--- START ---
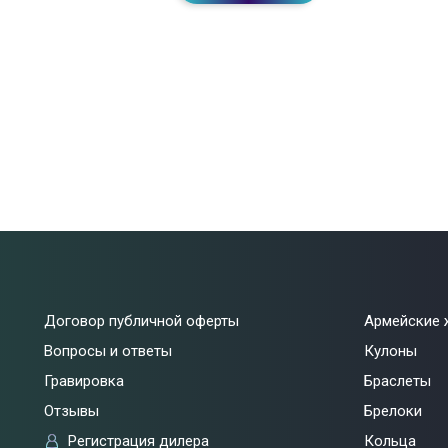
Договор публичной оферты
Армейские 
Вопросы и ответы
Кулоны
Гравировка
Браслеты
Отзывы
Брелоки
Регистрация дилера
Кольца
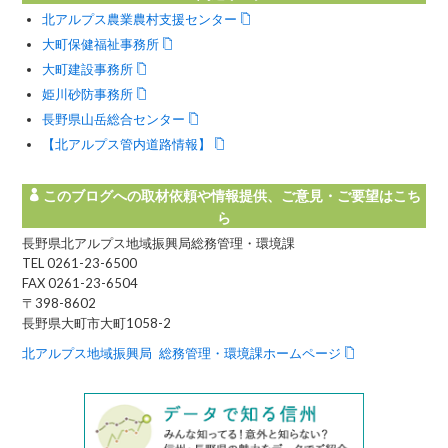
北アルプス農業農村支援センター
大町保健福祉事務所
大町建設事務所
姫川砂防事務所
長野県山岳総合センター
【北アルプス管内道路情報】
このブログへの取材依頼や情報提供、ご意見・ご要望はこち
ら
長野県北アルプス地域振興局総務管理・環境課
TEL 0261-23-6500
FAX 0261-23-6504
〒398-8602
長野県大町市大町1058-2
北アルプス地域振興局 総務管理・環境課ホームページ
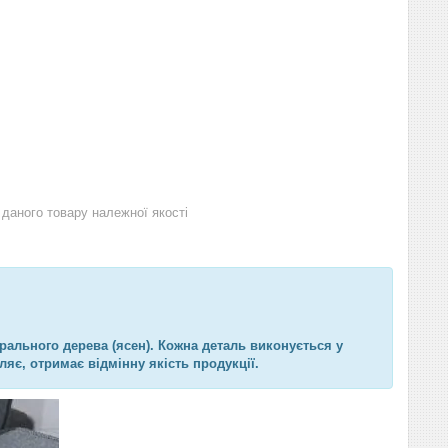
даного товару належної якості
рального дерева (ясен). Кожна деталь виконується у
ляє, отримає відмінну якість продукції.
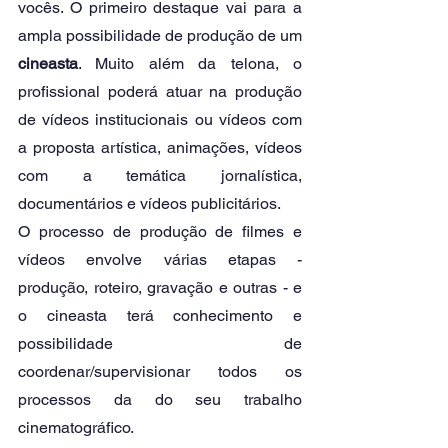
vocês. O primeiro destaque vai para a 
ampla possibilidade de produção de um 
cineasta
. Muito além da telona, o 
profissional poderá atuar na produção 
de vídeos institucionais ou vídeos com 
a proposta artística, animações, vídeos 
com a temática jornalística, 
documentários e vídeos publicitários.
O processo de produção de filmes e 
vídeos envolve várias etapas - 
produção, roteiro, gravação e outras - e 
o cineasta terá conhecimento e 
possibilidade de 
coordenar/supervisionar todos os 
processos da do seu trabalho 
cinematográfico.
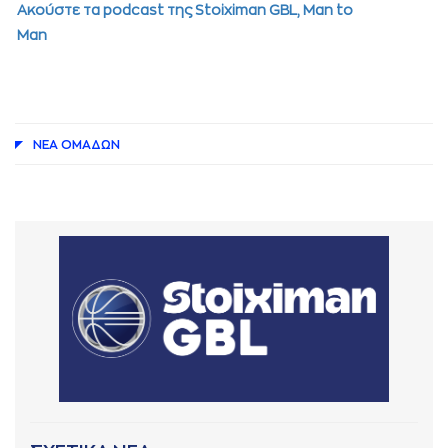
Aκούστε τα podcast της Stoiximan GBL, Μan to
Man
ΝΕA ΟΜAΔΩΝ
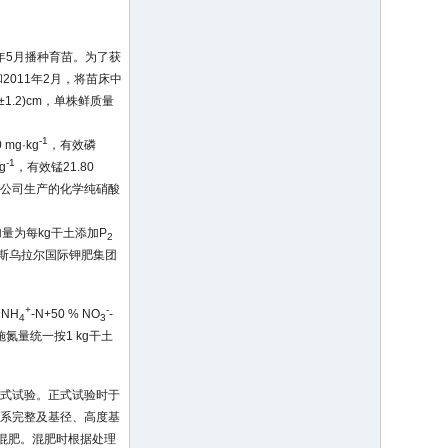
0年5月播种育苗。为了获
2011年2月，将苗床中
1.2)cm，单株鲜质量
-1
mg·kg
，有效磷
-1
g
，有效锰21.80
限公司生产的化学纯硝酸
量为每kg干土添加P
2
俄罗斯乌拉尔国际钾肥集团
+
-
 NH
-N+50 % NO
-
4
3
氮量统一按1 kg干土
和正式试验。正式试验时于
根系完整及基径、高度基
行混肥。混肥时根据处理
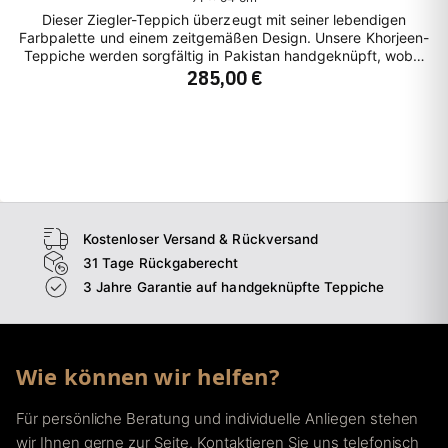
Dieser Ziegler-Teppich überzeugt mit seiner lebendigen
Farbpalette und einem zeitgemäßen Design. Unsere Khorjeen-
Teppiche werden sorgfältig in Pakistan handgeknüpft, wobei
285,00 €
die reinen Naturfarben und die erstklassige Schafswolle aus
Afghanistan stammen. Die verspielten Muster, insbesondere
die floralen Motive, sind kunstvoll integriert. Trotz seiner
lebhaften Farben strahlt dieser Teppich eine beruhigende
Aura aus und verleiht jedem Raum eine belebende
Atmosphäre.
Kostenloser Versand & Rückversand
31 Tage Rückgaberecht
3 Jahre Garantie auf handgeknüpfte Teppiche
Wie können wir helfen?
Für persönliche Beratung und individuelle Anliegen stehen
wir Ihnen gerne zur Seite. Kontaktieren Sie uns telefonisch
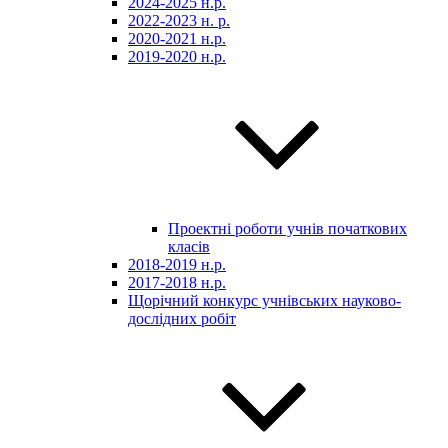
2024-2025 н.р.
2022-2023 н. р.
2020-2021 н.р.
2019-2020 н.р.
Проектні роботи учнів початкових
класів
2018-2019 н.р.
2017-2018 н.р.
Щорічний конкурс учнівських науково-
дослідних робіт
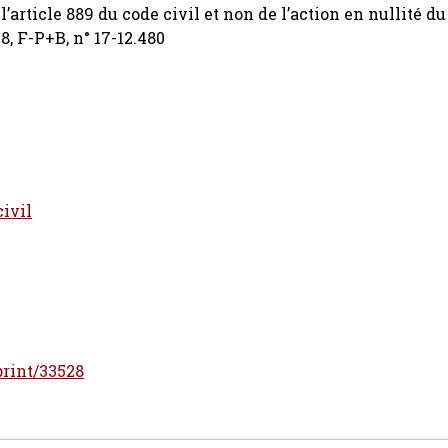
’article 889 du code civil et non de l’action en nullité d
18, F-P+B, n° 17-12.480
civil
eprint/33528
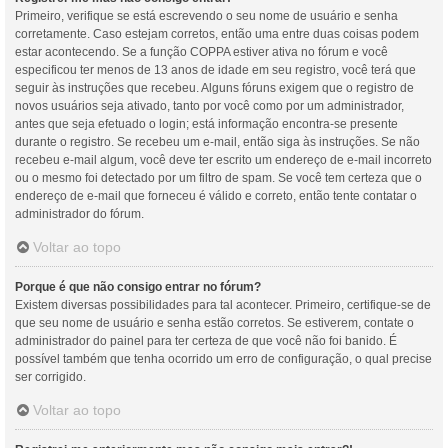
Primeiro, verifique se está escrevendo o seu nome de usuário e senha
corretamente. Caso estejam corretos, então uma entre duas coisas podem
estar acontecendo. Se a função COPPA estiver ativa no fórum e você
especificou ter menos de 13 anos de idade em seu registro, você terá que
seguir às instruções que recebeu. Alguns fóruns exigem que o registro de
novos usuários seja ativado, tanto por você como por um administrador,
antes que seja efetuado o login; está informação encontra-se presente
durante o registro. Se recebeu um e-mail, então siga às instruções. Se não
recebeu e-mail algum, você deve ter escrito um endereço de e-mail incorreto
ou o mesmo foi detectado por um filtro de spam. Se você tem certeza que o
endereço de e-mail que forneceu é válido e correto, então tente contatar o
administrador do fórum.
Voltar ao topo
Porque é que não consigo entrar no fórum?
Existem diversas possibilidades para tal acontecer. Primeiro, certifique-se de
que seu nome de usuário e senha estão corretos. Se estiverem, contate o
administrador do painel para ter certeza de que você não foi banido. É
possível também que tenha ocorrido um erro de configuração, o qual precise
ser corrigido.
Voltar ao topo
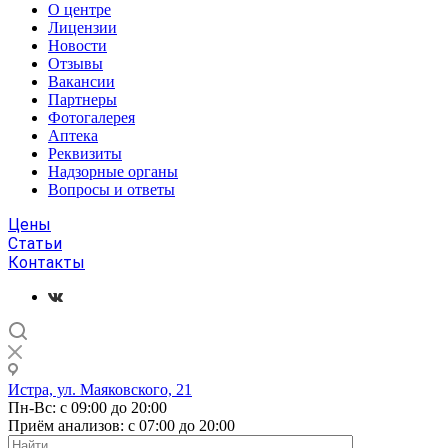
О центре
Лицензии
Новости
Отзывы
Вакансии
Партнеры
Фотогалерея
Аптека
Реквизиты
Надзорные органы
Вопросы и ответы
Цены
Статьи
Контакты
Истра, ул. Маяковского, 21
Пн-Вс: с 09:00 до 20:00
Приём анализов: с 07:00 до 20:00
--- END ---
[What to do] Copy out the text read from every one of the records above, line for line and unchanged, and leave the pictures out of your answer.

[Response to the task]
Договор публичной оферты
Армейские 
Вопросы и ответы
Кулоны
Гравировка
Браслеты
Отзывы
Брелоки
Регистрация дилера
Кольца
北アルプス農業農村支援センター
大町保健福祉事務所
大町建設事務所
姫川砂防事務所
長野県山岳総合センター
【北アルプス管内道路情報】
このブログへの取材依頼や情報提供、ご意見・ご要望はこち
ら
長野県北アルプス地域振興局総務管理・環境課
TEL 0261-23-6500
FAX 0261-23-6504
〒398-8602
長野県大町市大町1058-2
北アルプス地域振興局 総務管理・環境課ホームページ
даного товару належної якості
рального дерева (ясен). Кожна деталь виконується у
ляє, отримає відмінну якість продукції.
vocês. O primeiro destaque vai para a 
ampla possibilidade de produção de um 
cineasta
. Muito além da telona, o 
profissional poderá atuar na produção 
de vídeos institucionais ou vídeos com 
a proposta artística, animações, vídeos 
com a temática jornalística, 
documentários e vídeos publicitários.
O processo de produção de filmes e 
vídeos envolve várias etapas - 
produção, roteiro, gravação e outras - e 
o cineasta terá conhecimento e 
possibilidade de 
coordenar/supervisionar todos os 
processos da do seu trabalho 
cinematográfico.
Aκούστε τα podcast της Stoiximan GBL, Μan to
Man
ΝΕA ΟΜAΔΩΝ
0年5月播种育苗。为了获
2011年2月，将苗床中
1.2)cm，单株鲜质量
-1
mg·kg
，有效磷
-1
g
，有效锰21.80
限公司生产的化学纯硝酸
量为每kg干土添加P
2
俄罗斯乌拉尔国际钾肥集团
+
-
 NH
-N+50 % NO
-
4
3
氮量统一按1 kg干土
和正式试验。正式试验时于
根系完整及基径、高度基
行混肥。混肥时根据处理
Dieser Ziegler-Teppich überzeugt mit seiner lebendigen
Farbpalette und einem zeitgemäßen Design. Unsere Khorjeen-
Teppiche werden sorgfältig in Pakistan handgeknüpft, wobei
285,00 €
die reinen Naturfarben und die erstklassige Schafswolle aus
Afghanistan stammen. Die verspielten Muster, insbesondere
die floralen Motive, sind kunstvoll integriert. Trotz seiner
lebhaften Farben strahlt dieser Teppich eine beruhigende
Aura aus und verleiht jedem Raum eine belebende
Atmosphäre.
Kostenloser Versand & Rückversand
31 Tage Rückgaberecht
3 Jahre Garantie auf handgeknüpfte Teppiche
Wie können wir helfen?
Für persönliche Beratung und individuelle Anliegen stehen
wir Ihnen gerne zur Seite. Kontaktieren Sie uns telefonisch
2024-2025 н.р.
2022-2023 н. р.
2020-2021 н.р.
2019-2020 н.р.
Проектні роботи учнів початкових
класів
2018-2019 н.р.
2017-2018 н.р.
Щорічний конкурс учнівських науково-
дослідних робіт
’article 889 du code civil et non de l’action en nullité d
18, F-P+B, n° 17-12.480
civil
eprint/33528
Primeiro, verifique se está escrevendo o seu nome de usuário e senha
corretamente. Caso estejam corretos, então uma entre duas coisas podem
estar acontecendo. Se a função COPPA estiver ativa no fórum e você
especificou ter menos de 13 anos de idade em seu registro, você terá que
seguir às instruções que recebeu. Alguns fóruns exigem que o registro de
novos usuários seja ativado, tanto por você como por um administrador,
antes que seja efetuado o login; está informação encontra-se presente
durante o registro. Se recebeu um e-mail, então siga às instruções. Se não
recebeu e-mail algum, você deve ter escrito um endereço de e-mail incorreto
ou o mesmo foi detectado por um filtro de spam. Se você tem certeza que o
endereço de e-mail que forneceu é válido e correto, então tente contatar o
administrador do fórum.
Voltar ao topo
Porque é que não consigo entrar no fórum?
Existem diversas possibilidades para tal acontecer. Primeiro, certifique-se de
que seu nome de usuário e senha estão corretos. Se estiverem, contate o
administrador do painel para ter certeza de que você não foi banido. É
possível também que tenha ocorrido um erro de configuração, o qual precise
ser corrigido.
Voltar ao topo
О центре
Лицензии
Новости
Отзывы
Вакансии
Партнеры
Фотогалерея
Аптека
Реквизиты
Надзорные органы
Вопросы и ответы
Цены
Статьи
Контакты
Истра, ул. Маяковского, 21
Пн-Вс: с 09:00 до 20:00
Приём анализов: с 07:00 до 20:00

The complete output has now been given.